Apricot Meringue with Walnuts
There are many ways to serve this simple classic, but I like to pipe the meringue into a ring on a baking sheet, then fill the center with the puree and top it with a little sour cream. The result is a surprising, rather elegant winter dessert that’s not too heavy but certainly sweet enough and fun to eat.

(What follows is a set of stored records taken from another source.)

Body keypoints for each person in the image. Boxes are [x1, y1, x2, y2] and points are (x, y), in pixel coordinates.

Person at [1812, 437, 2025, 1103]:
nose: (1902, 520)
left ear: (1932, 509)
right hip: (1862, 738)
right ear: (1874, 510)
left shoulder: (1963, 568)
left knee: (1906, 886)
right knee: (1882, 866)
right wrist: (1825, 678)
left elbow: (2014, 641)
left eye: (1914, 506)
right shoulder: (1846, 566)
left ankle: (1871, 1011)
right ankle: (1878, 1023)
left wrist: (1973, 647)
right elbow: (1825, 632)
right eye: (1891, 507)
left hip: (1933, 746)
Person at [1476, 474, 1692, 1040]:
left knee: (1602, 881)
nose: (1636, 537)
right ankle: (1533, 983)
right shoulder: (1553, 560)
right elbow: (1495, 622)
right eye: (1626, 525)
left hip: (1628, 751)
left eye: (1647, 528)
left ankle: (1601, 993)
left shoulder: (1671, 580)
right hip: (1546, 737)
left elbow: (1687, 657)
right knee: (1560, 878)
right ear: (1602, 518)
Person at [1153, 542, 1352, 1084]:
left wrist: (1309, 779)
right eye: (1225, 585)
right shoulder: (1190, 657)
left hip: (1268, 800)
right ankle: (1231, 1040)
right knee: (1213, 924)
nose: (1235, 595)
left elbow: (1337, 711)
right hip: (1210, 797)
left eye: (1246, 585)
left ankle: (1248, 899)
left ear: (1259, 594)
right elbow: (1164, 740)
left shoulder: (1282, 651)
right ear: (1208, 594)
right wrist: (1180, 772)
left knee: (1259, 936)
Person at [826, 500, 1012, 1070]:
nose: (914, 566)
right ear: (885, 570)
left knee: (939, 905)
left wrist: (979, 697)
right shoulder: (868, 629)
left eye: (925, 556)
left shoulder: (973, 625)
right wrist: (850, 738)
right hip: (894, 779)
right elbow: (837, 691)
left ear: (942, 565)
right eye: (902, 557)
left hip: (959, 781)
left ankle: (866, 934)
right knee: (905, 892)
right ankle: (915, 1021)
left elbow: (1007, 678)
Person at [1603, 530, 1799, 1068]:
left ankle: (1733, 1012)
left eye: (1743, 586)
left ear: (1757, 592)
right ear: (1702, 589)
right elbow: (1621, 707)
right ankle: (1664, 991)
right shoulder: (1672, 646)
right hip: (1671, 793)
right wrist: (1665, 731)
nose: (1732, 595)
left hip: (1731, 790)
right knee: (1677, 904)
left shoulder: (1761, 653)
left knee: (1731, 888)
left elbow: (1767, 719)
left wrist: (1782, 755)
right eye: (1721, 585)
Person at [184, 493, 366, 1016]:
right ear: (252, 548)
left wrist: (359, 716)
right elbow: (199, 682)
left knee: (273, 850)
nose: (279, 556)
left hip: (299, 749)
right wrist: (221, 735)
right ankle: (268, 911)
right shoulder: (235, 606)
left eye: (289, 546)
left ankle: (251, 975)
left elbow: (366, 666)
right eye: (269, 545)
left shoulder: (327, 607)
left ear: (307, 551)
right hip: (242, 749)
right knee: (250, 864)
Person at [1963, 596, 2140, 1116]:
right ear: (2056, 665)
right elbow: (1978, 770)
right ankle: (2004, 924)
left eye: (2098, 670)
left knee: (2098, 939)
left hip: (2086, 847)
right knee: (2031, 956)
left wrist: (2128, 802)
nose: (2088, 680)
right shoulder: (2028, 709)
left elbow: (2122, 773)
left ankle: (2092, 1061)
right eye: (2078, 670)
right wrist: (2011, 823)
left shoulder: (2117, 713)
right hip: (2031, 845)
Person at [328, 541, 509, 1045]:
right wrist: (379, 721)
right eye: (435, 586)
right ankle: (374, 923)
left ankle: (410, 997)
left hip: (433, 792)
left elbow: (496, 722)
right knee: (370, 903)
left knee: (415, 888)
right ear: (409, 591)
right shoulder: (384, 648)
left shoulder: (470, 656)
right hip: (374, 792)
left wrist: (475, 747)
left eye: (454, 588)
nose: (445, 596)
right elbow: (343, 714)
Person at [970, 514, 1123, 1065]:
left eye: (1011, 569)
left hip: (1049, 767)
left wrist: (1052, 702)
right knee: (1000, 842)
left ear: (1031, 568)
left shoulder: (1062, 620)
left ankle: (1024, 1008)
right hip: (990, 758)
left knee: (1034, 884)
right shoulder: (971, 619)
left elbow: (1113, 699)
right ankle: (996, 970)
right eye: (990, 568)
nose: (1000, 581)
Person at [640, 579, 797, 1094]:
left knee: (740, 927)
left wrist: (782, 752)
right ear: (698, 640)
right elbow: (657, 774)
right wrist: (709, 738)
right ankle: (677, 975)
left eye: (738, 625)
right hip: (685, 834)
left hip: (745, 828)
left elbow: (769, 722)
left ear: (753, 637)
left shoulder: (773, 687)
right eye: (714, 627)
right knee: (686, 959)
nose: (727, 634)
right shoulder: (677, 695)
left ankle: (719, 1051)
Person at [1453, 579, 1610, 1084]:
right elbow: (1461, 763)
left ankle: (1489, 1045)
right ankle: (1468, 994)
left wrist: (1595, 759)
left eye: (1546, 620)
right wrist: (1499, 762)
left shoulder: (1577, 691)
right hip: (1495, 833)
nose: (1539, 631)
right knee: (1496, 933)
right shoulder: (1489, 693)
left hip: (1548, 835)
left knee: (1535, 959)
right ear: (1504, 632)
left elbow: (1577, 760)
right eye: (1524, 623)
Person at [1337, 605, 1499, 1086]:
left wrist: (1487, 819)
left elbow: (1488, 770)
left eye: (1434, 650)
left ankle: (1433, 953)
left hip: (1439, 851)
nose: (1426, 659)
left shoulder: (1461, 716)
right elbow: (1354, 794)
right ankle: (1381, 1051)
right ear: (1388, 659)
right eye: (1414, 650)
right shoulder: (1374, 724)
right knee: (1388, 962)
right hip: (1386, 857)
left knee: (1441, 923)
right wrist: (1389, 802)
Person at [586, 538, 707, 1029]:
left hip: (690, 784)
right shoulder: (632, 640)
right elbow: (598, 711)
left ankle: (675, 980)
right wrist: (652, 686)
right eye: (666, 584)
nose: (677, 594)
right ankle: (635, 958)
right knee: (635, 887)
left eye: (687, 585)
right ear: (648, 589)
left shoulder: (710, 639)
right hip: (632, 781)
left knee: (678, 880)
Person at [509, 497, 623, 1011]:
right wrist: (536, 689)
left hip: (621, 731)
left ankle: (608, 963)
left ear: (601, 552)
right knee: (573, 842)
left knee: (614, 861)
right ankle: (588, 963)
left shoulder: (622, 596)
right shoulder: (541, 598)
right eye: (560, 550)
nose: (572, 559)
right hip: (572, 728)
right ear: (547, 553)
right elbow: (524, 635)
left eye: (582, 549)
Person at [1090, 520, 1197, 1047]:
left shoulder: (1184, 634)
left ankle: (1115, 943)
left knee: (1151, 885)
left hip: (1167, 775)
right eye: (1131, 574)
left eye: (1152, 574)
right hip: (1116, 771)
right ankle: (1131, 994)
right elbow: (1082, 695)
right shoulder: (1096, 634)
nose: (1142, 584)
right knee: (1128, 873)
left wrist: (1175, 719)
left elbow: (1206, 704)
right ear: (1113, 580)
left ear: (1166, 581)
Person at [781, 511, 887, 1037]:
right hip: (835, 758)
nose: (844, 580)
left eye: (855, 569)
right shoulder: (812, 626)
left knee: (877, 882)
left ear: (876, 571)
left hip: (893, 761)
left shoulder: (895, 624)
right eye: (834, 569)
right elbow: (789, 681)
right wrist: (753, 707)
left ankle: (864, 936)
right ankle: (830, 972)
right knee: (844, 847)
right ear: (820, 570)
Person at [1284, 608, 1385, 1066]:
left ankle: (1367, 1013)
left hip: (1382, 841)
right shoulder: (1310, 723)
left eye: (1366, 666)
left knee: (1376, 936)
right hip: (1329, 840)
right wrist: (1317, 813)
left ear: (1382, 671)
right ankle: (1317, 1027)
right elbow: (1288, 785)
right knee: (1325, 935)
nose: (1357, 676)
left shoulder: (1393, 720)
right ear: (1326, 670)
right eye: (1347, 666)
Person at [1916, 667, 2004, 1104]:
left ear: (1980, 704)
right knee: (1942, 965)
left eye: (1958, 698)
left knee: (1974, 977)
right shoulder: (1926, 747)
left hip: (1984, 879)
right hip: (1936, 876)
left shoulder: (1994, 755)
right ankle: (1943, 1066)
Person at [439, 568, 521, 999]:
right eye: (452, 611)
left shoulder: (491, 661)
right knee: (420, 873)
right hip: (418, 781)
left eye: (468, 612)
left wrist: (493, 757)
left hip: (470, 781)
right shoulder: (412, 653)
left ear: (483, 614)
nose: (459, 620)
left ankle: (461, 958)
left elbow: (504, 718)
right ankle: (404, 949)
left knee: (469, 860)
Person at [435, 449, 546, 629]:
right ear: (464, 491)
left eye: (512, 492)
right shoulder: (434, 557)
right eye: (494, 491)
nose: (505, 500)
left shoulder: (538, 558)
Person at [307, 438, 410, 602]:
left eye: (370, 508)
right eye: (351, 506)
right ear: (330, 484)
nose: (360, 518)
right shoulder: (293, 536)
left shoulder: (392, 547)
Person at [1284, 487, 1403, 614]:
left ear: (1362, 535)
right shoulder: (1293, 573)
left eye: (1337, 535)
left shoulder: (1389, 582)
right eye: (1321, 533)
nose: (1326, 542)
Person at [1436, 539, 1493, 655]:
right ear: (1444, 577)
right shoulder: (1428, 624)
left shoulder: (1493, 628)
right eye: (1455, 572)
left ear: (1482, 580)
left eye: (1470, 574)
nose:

Apricot, Cherry, or Pear Clafouti
Pronounced cla-FOO-tee, this is one of the most successful spontaneous desserts you can add to your repertoire, yet fancy enough for a blowout dinner party. It can be made with any ripe fruit (including berries, and even apples if you cook them) and (aside from such tasks as pitting cherries and the like) takes well under an hour to prepare. Note that in place of the cream and milk mixture you can use half-and-half.
Bananas in Coconut Milk
The small “finger” bananas are perfect for this, because they’re denser-fleshed than regular bananas; you can find them at many supermarkets and almost all Asian and Latin markets. Regular bananas work well too, of course, but they should not be too ripe.